The Stack at Deep Ellum was built to solve that problem. The structure features 15,000 ft2 of retail stores at ground level, topped by eight stories of parking and work space.
The designers used precast concrete on the parking structure’s facade to reflect Deep Ellum’s quirky vibe, so the structure would be seen as a valuable addition to the neighborhood. “Precast concrete was chosen to meet the aesthetic, constructability, and budget goals for the lower volume’s brick facade,” says Yen Ong, Partner with 5G Studio Collaborative.
The building is broken into two distinctly different sections. The ground-level facade is handset brick, and levels 2 through 10 feature architectural precast concrete panels that mimic Deep Ellum’s historic brick-and-mortar architecture. In stark contrast, the floors above the parking garage express a modern facade, with goal of creating an innovative office model for the future with modern aesthetic and outdoor amenity spaces. “The ornate traditional architectural detailing at the lower levels contrasts against the modernist box that appears to float over it, creating an architectural representation of the district’s past and future,” says Ong.
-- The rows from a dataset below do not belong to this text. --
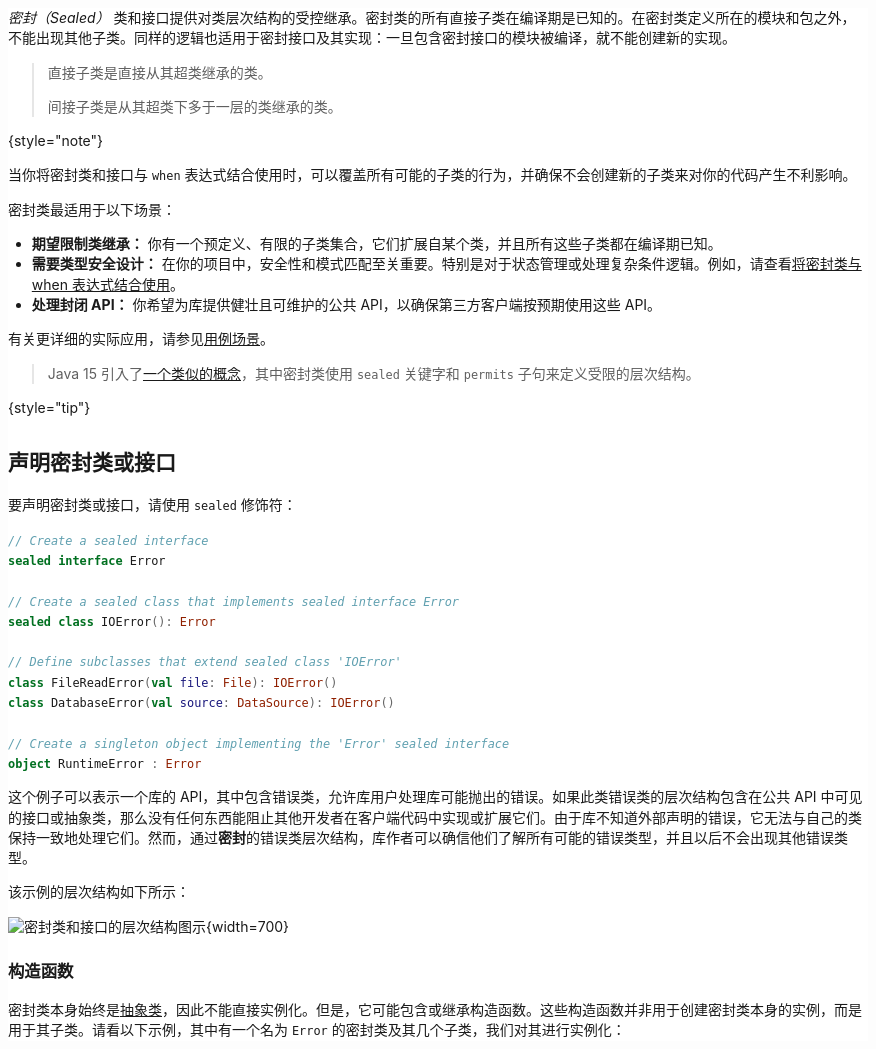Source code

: [//]: # (title: 密封类和接口)

_密封（Sealed）_ 类和接口提供对类层次结构的受控继承。密封类的所有直接子类在编译期是已知的。在密封类定义所在的模块和包之外，不能出现其他子类。同样的逻辑也适用于密封接口及其实现：一旦包含密封接口的模块被编译，就不能创建新的实现。

> 直接子类是直接从其超类继承的类。
>
> 间接子类是从其超类下多于一层的类继承的类。
>
{style="note"}

当你将密封类和接口与 `when` 表达式结合使用时，可以覆盖所有可能的子类的行为，并确保不会创建新的子类来对你的代码产生不利影响。

密封类最适用于以下场景：

*   **期望限制类继承：** 你有一个预定义、有限的子类集合，它们扩展自某个类，并且所有这些子类都在编译期已知。
*   **需要类型安全设计：** 在你的项目中，安全性和模式匹配至关重要。特别是对于状态管理或处理复杂条件逻辑。例如，请查看[将密封类与 when 表达式结合使用](#use-sealed-classes-with-when-expression)。
*   **处理封闭 API：** 你希望为库提供健壮且可维护的公共 API，以确保第三方客户端按预期使用这些 API。

有关更详细的实际应用，请参见[用例场景](#use-case-scenarios)。

> Java 15 引入了[一个类似的概念](https://docs.oracle.com/en/java/javase/15/language/sealed-classes-and-interfaces.html#GUID-0C709461-CC33-419A-82BF-61461336E65F)，其中密封类使用 `sealed` 关键字和 `permits` 子句来定义受限的层次结构。
>
{style="tip"}

## 声明密封类或接口

要声明密封类或接口，请使用 `sealed` 修饰符：

```kotlin
// Create a sealed interface
sealed interface Error

// Create a sealed class that implements sealed interface Error
sealed class IOError(): Error

// Define subclasses that extend sealed class 'IOError'
class FileReadError(val file: File): IOError()
class DatabaseError(val source: DataSource): IOError()

// Create a singleton object implementing the 'Error' sealed interface 
object RuntimeError : Error
```

这个例子可以表示一个库的 API，其中包含错误类，允许库用户处理库可能抛出的错误。如果此类错误类的层次结构包含在公共 API 中可见的接口或抽象类，那么没有任何东西能阻止其他开发者在客户端代码中实现或扩展它们。由于库不知道外部声明的错误，它无法与自己的类保持一致地处理它们。然而，通过**密封**的错误类层次结构，库作者可以确信他们了解所有可能的错误类型，并且以后不会出现其他错误类型。

该示例的层次结构如下所示：

![密封类和接口的层次结构图示](sealed-classes-interfaces.svg){width=700}

### 构造函数

密封类本身始终是[抽象类](classes.md#abstract-classes)，因此不能直接实例化。但是，它可能包含或继承构造函数。这些构造函数并非用于创建密封类本身的实例，而是用于其子类。请看以下示例，其中有一个名为 `Error` 的密封类及其几个子类，我们对其进行实例化：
One unexpected benefit of choosing precast concrete for this project was the easy social distancing it allowed as construction proceeded during the COVID-19 pandemic. “While the decision to use precast concrete panels were made pre-COVID, it was a fortunate decision as it simplified the logistic relating to the installation during the pandemic, as the number of overlapping trades present and interaction on-site could be minimized,” Ong says.
The architectural precast concrete panels range in size, with the largest reaching 16 ft by 25 ft and weighing slightly over 31,000 lb. Each panel is cast with arched windows featuring detailed cornice work that reflects the skill and craftsmanship of the precast concrete producer. Three distinct colors of brick were used on the north elevation along with three differing window patterns to give the impression of three different buildings on this facade.
To assemble the pieces, the erector relied on carefully coordinated deliveries, and a Tadano 1400 crane that fit into a single alley closure tucked strategically along the Stack’s facade. “The crane allowed us to draw the tracks closer to the body of the crane to fit in the alley,” says Kevin Oates, project manager for Derr & Isbell Construction. “The narrowness of the alley limited the tail swing of the crane to 25 degrees, which meant that they had to erect the structure vertically by moving tools and equipment up a level for each panel.”
The unprecedented location and cutting-edge design have created an exciting new addition to Dallas’s most energetic and authentic neighborhood. The use of precast concrete and the innovative combinations of colors, textures, and design contribute to a novel architectural interpretation that blends perfectly with Deep Ellum’s iconic personality, Ong concludes. “It is intricately detailed, beautiful, durable, and able to capture the depth and character of traditional masonry while satisfying the construction site constraints, construction schedule, and budget.”